Why do Managers shy away from giving performance feedback, both positive and negative? Constructive feedback is crucial to career development, employee satisfaction, employee retention and employee motivation. Employee feedback should be given as frequently as possible; both formally through the annual performance review forms and ensuing discussions, but also informally through ongoing conversations and coaching. Managers really lose a golden opportunity to motivate their employees if they forget to praise an employee on doing a great job, or ineffectively praise the employee by providing no personalized examples of how that employee performed well. On the other hand, there is nothing quite so disheartening as learning for the first time during an annual review that some aspect of your performance has been lacking for the past 6 months, but you were never notified. Feedback gives employees the opportunity to change behavior and also to charge forward, but if they don't know what worked and what didn't, how can we expect them to perform to their full potential?

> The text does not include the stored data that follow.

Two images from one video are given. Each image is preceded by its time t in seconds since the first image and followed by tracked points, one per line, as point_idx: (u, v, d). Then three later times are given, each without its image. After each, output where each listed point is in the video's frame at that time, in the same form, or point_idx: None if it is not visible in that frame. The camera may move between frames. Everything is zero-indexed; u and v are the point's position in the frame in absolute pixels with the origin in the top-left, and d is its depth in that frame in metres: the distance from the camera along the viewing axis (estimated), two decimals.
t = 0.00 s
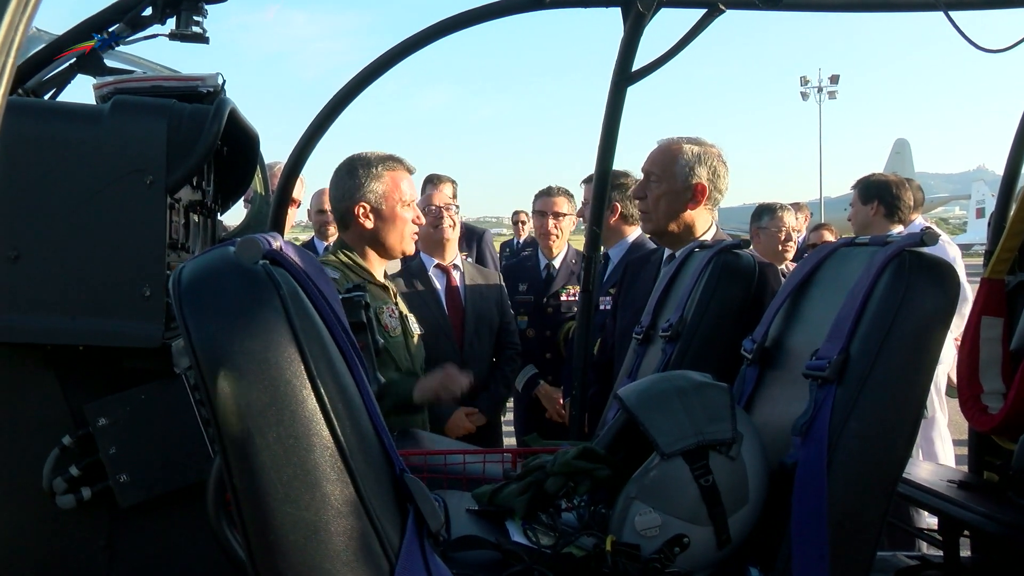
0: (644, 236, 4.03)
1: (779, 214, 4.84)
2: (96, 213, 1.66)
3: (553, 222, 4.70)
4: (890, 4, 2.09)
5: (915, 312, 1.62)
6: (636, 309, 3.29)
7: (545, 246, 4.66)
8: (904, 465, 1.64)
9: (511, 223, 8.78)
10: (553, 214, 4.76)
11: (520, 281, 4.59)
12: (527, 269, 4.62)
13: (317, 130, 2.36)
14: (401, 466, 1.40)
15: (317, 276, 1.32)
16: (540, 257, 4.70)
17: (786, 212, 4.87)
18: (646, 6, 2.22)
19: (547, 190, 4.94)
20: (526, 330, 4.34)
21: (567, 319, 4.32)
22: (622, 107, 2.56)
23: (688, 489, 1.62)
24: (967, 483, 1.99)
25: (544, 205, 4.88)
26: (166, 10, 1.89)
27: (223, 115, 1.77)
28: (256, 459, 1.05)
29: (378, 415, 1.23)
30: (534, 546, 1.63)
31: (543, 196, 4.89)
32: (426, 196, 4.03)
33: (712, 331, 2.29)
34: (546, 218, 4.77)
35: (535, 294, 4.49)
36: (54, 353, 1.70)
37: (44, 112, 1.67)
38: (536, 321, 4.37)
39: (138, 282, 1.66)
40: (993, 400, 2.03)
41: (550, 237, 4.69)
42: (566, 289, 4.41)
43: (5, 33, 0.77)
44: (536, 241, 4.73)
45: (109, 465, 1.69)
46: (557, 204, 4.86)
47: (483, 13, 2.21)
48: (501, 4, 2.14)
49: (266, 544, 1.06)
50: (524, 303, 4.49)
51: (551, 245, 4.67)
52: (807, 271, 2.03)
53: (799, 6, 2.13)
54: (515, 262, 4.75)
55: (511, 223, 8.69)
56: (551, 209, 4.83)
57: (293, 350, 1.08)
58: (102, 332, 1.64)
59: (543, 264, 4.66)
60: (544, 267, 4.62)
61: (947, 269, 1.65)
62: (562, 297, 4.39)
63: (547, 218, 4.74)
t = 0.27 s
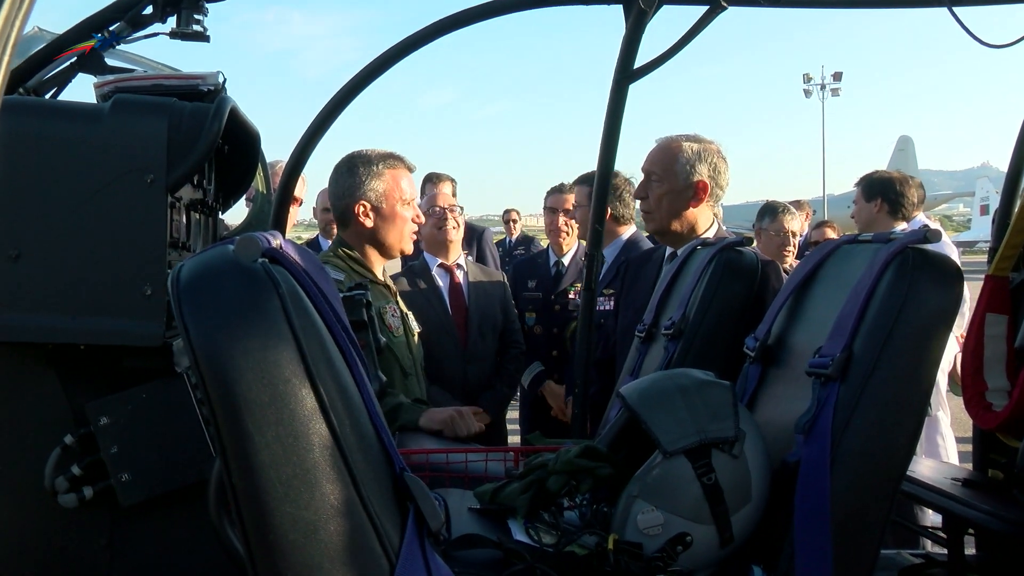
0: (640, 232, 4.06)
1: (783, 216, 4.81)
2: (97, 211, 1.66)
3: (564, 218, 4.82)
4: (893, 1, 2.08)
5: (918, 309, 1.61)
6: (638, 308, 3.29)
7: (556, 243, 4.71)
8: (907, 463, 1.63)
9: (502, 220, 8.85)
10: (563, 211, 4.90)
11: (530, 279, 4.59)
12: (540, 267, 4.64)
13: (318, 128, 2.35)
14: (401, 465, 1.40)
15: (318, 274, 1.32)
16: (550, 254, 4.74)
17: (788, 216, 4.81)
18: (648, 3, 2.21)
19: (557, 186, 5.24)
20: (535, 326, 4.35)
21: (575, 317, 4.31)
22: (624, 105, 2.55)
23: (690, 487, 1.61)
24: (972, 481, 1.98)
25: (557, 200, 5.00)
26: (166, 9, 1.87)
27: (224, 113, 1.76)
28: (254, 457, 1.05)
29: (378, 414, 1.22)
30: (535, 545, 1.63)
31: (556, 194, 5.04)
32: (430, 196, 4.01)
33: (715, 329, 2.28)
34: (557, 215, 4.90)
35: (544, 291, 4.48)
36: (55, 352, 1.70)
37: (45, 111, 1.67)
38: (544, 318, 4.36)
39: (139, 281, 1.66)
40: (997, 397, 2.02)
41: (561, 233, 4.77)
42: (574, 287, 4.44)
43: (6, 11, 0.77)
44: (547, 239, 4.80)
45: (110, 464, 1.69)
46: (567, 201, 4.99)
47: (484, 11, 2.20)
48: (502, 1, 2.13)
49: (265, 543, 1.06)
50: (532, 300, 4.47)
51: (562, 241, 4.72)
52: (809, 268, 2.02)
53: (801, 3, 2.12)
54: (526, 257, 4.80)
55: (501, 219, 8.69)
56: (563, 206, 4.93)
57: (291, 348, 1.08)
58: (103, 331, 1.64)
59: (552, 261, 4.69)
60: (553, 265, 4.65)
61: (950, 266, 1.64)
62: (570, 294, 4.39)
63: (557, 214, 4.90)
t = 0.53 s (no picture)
0: (634, 230, 4.07)
1: (784, 209, 4.80)
2: (99, 210, 1.66)
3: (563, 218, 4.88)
4: None
5: (923, 307, 1.60)
6: (642, 305, 3.28)
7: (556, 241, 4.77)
8: (912, 462, 1.62)
9: (503, 218, 8.89)
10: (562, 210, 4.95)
11: (530, 277, 4.63)
12: (540, 265, 4.66)
13: (321, 126, 2.35)
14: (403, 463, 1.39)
15: (319, 272, 1.31)
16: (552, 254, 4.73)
17: (791, 207, 4.81)
18: None
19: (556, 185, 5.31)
20: (536, 324, 4.37)
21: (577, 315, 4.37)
22: (628, 102, 2.54)
23: (694, 486, 1.60)
24: (977, 479, 1.97)
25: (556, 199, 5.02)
26: (168, 6, 1.84)
27: (225, 111, 1.76)
28: (254, 458, 1.04)
29: (379, 412, 1.22)
30: (539, 544, 1.62)
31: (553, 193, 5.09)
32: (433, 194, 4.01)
33: (719, 327, 2.27)
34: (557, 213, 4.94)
35: (544, 289, 4.51)
36: (58, 350, 1.70)
37: (46, 110, 1.67)
38: (545, 315, 4.40)
39: (142, 279, 1.66)
40: (1003, 395, 2.01)
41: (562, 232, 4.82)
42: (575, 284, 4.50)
43: (4, 6, 0.88)
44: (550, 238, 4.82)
45: (113, 463, 1.68)
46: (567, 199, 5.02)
47: (487, 8, 2.19)
48: None
49: (265, 543, 1.06)
50: (533, 298, 4.50)
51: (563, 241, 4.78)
52: (814, 266, 2.01)
53: None
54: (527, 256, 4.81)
55: (501, 215, 8.71)
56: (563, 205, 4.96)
57: (291, 347, 1.07)
58: (106, 330, 1.64)
59: (553, 258, 4.71)
60: (555, 263, 4.65)
61: (955, 264, 1.63)
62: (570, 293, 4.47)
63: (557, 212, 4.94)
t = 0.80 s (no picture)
0: (632, 227, 4.08)
1: (790, 208, 4.78)
2: (102, 205, 1.66)
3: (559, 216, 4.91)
4: None
5: (928, 303, 1.59)
6: (646, 302, 3.27)
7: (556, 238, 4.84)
8: (916, 460, 1.62)
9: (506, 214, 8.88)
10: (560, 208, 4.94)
11: (532, 274, 4.62)
12: (540, 262, 4.68)
13: (325, 122, 2.34)
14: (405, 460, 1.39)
15: (322, 268, 1.31)
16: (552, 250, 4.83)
17: (796, 206, 4.80)
18: None
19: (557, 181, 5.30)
20: (539, 321, 4.34)
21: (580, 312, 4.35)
22: (633, 98, 2.53)
23: (698, 483, 1.60)
24: (982, 476, 1.96)
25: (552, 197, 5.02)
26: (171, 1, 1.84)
27: (229, 106, 1.75)
28: (256, 453, 1.04)
29: (381, 408, 1.22)
30: (542, 540, 1.63)
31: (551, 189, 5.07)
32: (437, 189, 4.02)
33: (723, 324, 2.27)
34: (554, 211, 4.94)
35: (547, 286, 4.52)
36: (61, 345, 1.70)
37: (49, 106, 1.66)
38: (547, 313, 4.38)
39: (144, 274, 1.66)
40: (1008, 392, 2.00)
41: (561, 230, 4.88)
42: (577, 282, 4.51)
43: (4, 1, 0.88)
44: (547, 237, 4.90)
45: (116, 458, 1.69)
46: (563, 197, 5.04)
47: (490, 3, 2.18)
48: None
49: (267, 540, 1.05)
50: (536, 295, 4.50)
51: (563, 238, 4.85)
52: (818, 262, 2.01)
53: None
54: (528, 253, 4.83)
55: (502, 212, 8.70)
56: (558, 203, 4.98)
57: (293, 343, 1.07)
58: (108, 325, 1.64)
59: (553, 256, 4.82)
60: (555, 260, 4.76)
61: (961, 261, 1.62)
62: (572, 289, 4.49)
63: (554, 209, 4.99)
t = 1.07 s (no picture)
0: (631, 225, 4.09)
1: (790, 205, 4.78)
2: (98, 202, 1.65)
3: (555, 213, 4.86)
4: None
5: (926, 300, 1.59)
6: (644, 299, 3.27)
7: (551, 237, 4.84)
8: (913, 457, 1.62)
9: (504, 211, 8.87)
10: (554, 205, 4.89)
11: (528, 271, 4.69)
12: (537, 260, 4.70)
13: (322, 119, 2.34)
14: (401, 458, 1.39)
15: (319, 265, 1.31)
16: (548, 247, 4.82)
17: (796, 203, 4.80)
18: None
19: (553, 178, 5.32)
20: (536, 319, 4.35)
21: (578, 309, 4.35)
22: (631, 95, 2.52)
23: (695, 480, 1.60)
24: (979, 474, 1.96)
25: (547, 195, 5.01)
26: None
27: (226, 102, 1.74)
28: (252, 451, 1.04)
29: (378, 405, 1.21)
30: (540, 538, 1.63)
31: (547, 188, 5.12)
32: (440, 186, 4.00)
33: (720, 321, 2.27)
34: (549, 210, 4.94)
35: (544, 283, 4.54)
36: (58, 343, 1.69)
37: (45, 102, 1.66)
38: (544, 310, 4.39)
39: (141, 271, 1.65)
40: (1005, 389, 2.00)
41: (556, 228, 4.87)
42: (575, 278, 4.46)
43: None
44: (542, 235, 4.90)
45: (113, 455, 1.68)
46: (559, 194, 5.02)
47: None
48: None
49: (263, 538, 1.05)
50: (532, 292, 4.53)
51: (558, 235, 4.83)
52: (816, 260, 2.01)
53: None
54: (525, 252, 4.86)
55: (495, 209, 8.67)
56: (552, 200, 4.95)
57: (289, 340, 1.07)
58: (105, 322, 1.63)
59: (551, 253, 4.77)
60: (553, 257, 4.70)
61: (958, 258, 1.62)
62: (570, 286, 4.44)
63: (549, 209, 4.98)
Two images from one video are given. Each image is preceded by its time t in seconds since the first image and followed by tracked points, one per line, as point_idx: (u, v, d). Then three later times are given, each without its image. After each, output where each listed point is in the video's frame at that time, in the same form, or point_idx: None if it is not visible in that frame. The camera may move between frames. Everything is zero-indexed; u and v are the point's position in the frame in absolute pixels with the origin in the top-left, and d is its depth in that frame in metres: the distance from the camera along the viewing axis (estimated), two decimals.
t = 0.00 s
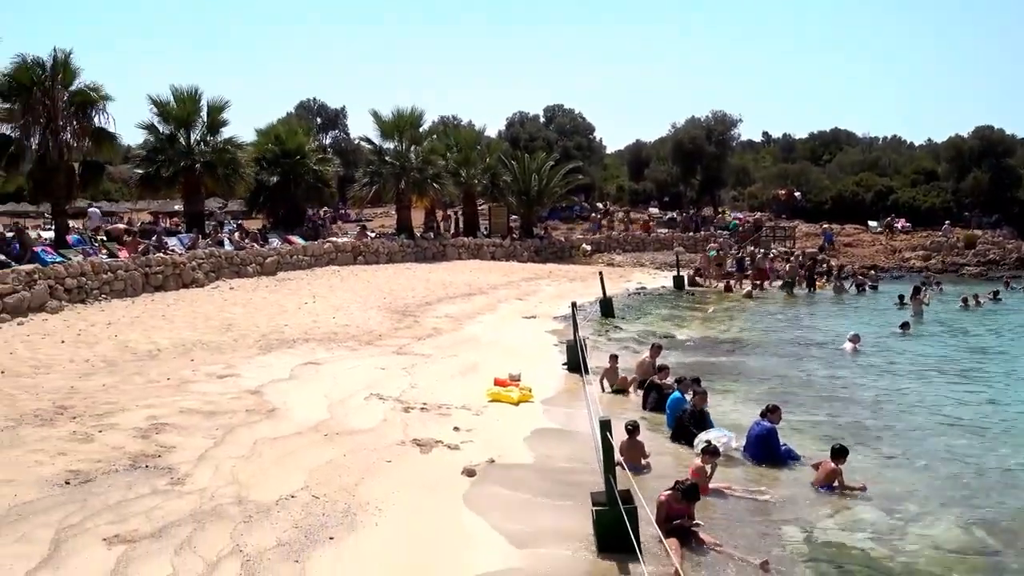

Giving feedback doesn't really need to be that scary – being prepared up front can take much of the fear out of the meeting and set the stage for a constructive and productive discussion. Where you will be holding the discussion, what you will say and when to have the conversation are all important to the ultimate success of the message. Feedback should not be a one-sided conversation; Managers should be prepared to allow the employee to provide their input into the situation and to actively listen as they do so and ask appropriate questions.
Remember, the goal of performance feedback and counseling conversations is always to work with the employee to improve their performance, in a dignified, constructive manner and to reward them for a job well done!